Dataset items:
↓

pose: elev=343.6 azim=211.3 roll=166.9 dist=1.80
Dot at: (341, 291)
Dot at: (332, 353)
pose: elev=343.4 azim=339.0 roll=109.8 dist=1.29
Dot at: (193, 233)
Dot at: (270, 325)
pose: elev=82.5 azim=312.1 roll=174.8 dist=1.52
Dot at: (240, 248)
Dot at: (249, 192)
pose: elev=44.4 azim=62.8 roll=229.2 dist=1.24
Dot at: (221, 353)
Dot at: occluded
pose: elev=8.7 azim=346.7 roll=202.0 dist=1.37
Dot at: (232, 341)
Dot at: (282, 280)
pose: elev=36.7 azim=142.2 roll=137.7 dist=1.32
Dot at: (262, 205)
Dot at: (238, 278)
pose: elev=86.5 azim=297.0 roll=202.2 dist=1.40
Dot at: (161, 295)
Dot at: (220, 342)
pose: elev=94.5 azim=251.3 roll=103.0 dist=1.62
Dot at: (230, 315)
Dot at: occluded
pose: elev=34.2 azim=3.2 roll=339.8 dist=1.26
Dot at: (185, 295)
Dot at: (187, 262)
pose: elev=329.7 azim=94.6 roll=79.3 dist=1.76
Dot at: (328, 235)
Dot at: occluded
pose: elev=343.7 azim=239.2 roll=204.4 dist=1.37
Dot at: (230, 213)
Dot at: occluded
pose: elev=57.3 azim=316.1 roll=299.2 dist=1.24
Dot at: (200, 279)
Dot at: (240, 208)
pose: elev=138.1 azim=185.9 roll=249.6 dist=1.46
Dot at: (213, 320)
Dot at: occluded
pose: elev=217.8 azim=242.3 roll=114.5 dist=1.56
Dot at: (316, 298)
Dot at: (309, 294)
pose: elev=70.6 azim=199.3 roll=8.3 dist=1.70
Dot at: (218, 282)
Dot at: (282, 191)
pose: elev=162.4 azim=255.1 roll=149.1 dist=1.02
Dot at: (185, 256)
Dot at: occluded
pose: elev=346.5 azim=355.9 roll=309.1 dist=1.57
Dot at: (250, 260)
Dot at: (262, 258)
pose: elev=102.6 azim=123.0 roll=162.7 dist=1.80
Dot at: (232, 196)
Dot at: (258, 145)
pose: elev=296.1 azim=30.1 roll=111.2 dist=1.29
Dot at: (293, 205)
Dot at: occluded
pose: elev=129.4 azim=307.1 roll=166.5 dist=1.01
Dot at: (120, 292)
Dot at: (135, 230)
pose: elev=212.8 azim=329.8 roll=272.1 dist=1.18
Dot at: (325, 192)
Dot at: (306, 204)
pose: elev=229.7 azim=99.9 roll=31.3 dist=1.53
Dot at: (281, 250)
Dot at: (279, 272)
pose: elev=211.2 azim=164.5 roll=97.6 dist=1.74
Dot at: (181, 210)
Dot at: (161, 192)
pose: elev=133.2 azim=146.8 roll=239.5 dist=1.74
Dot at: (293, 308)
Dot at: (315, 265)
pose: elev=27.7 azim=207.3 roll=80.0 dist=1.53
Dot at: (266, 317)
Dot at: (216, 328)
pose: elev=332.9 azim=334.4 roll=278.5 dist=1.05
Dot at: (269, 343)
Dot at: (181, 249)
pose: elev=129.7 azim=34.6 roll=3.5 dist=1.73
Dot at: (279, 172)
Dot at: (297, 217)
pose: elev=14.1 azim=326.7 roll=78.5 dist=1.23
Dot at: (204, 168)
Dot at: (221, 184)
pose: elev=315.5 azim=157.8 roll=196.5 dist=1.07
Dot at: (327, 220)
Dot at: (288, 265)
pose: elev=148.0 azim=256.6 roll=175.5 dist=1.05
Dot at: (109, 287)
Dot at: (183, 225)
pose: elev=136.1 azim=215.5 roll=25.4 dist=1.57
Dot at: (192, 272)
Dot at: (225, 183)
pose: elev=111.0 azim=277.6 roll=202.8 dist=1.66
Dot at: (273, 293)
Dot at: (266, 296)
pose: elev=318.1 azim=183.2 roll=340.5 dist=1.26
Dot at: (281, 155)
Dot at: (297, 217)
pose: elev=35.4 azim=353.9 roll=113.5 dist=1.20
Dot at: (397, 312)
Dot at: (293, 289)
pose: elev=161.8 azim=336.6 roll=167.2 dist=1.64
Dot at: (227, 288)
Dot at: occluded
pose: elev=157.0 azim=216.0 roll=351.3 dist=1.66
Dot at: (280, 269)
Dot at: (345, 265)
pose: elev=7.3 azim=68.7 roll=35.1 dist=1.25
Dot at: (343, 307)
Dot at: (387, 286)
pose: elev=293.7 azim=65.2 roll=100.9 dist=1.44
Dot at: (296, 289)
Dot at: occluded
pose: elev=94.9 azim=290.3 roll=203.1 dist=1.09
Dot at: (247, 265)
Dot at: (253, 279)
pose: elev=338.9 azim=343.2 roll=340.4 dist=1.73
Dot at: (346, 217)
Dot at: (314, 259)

↑

What is asked ->
Recast the records as a numbered list, from the line with "pose: elev=8.7 azim=346.7" up to and including the line with "Dot at: (216, 328)". Leave out any blank lines.

In response ->
1. pose: elev=8.7 azim=346.7 roll=202.0 dist=1.37
2. Dot at: (232, 341)
3. Dot at: (282, 280)
4. pose: elev=36.7 azim=142.2 roll=137.7 dist=1.32
5. Dot at: (262, 205)
6. Dot at: (238, 278)
7. pose: elev=86.5 azim=297.0 roll=202.2 dist=1.40
8. Dot at: (161, 295)
9. Dot at: (220, 342)
10. pose: elev=94.5 azim=251.3 roll=103.0 dist=1.62
11. Dot at: (230, 315)
12. Dot at: occluded
13. pose: elev=34.2 azim=3.2 roll=339.8 dist=1.26
14. Dot at: (185, 295)
15. Dot at: (187, 262)
16. pose: elev=329.7 azim=94.6 roll=79.3 dist=1.76
17. Dot at: (328, 235)
18. Dot at: occluded
19. pose: elev=343.7 azim=239.2 roll=204.4 dist=1.37
20. Dot at: (230, 213)
21. Dot at: occluded
22. pose: elev=57.3 azim=316.1 roll=299.2 dist=1.24
23. Dot at: (200, 279)
24. Dot at: (240, 208)
25. pose: elev=138.1 azim=185.9 roll=249.6 dist=1.46
26. Dot at: (213, 320)
27. Dot at: occluded
28. pose: elev=217.8 azim=242.3 roll=114.5 dist=1.56
29. Dot at: (316, 298)
30. Dot at: (309, 294)
31. pose: elev=70.6 azim=199.3 roll=8.3 dist=1.70
32. Dot at: (218, 282)
33. Dot at: (282, 191)
34. pose: elev=162.4 azim=255.1 roll=149.1 dist=1.02
35. Dot at: (185, 256)
36. Dot at: occluded
37. pose: elev=346.5 azim=355.9 roll=309.1 dist=1.57
38. Dot at: (250, 260)
39. Dot at: (262, 258)
40. pose: elev=102.6 azim=123.0 roll=162.7 dist=1.80
41. Dot at: (232, 196)
42. Dot at: (258, 145)
43. pose: elev=296.1 azim=30.1 roll=111.2 dist=1.29
44. Dot at: (293, 205)
45. Dot at: occluded
46. pose: elev=129.4 azim=307.1 roll=166.5 dist=1.01
47. Dot at: (120, 292)
48. Dot at: (135, 230)
49. pose: elev=212.8 azim=329.8 roll=272.1 dist=1.18
50. Dot at: (325, 192)
51. Dot at: (306, 204)
52. pose: elev=229.7 azim=99.9 roll=31.3 dist=1.53
53. Dot at: (281, 250)
54. Dot at: (279, 272)
55. pose: elev=211.2 azim=164.5 roll=97.6 dist=1.74
56. Dot at: (181, 210)
57. Dot at: (161, 192)
58. pose: elev=133.2 azim=146.8 roll=239.5 dist=1.74
59. Dot at: (293, 308)
60. Dot at: (315, 265)
61. pose: elev=27.7 azim=207.3 roll=80.0 dist=1.53
62. Dot at: (266, 317)
63. Dot at: (216, 328)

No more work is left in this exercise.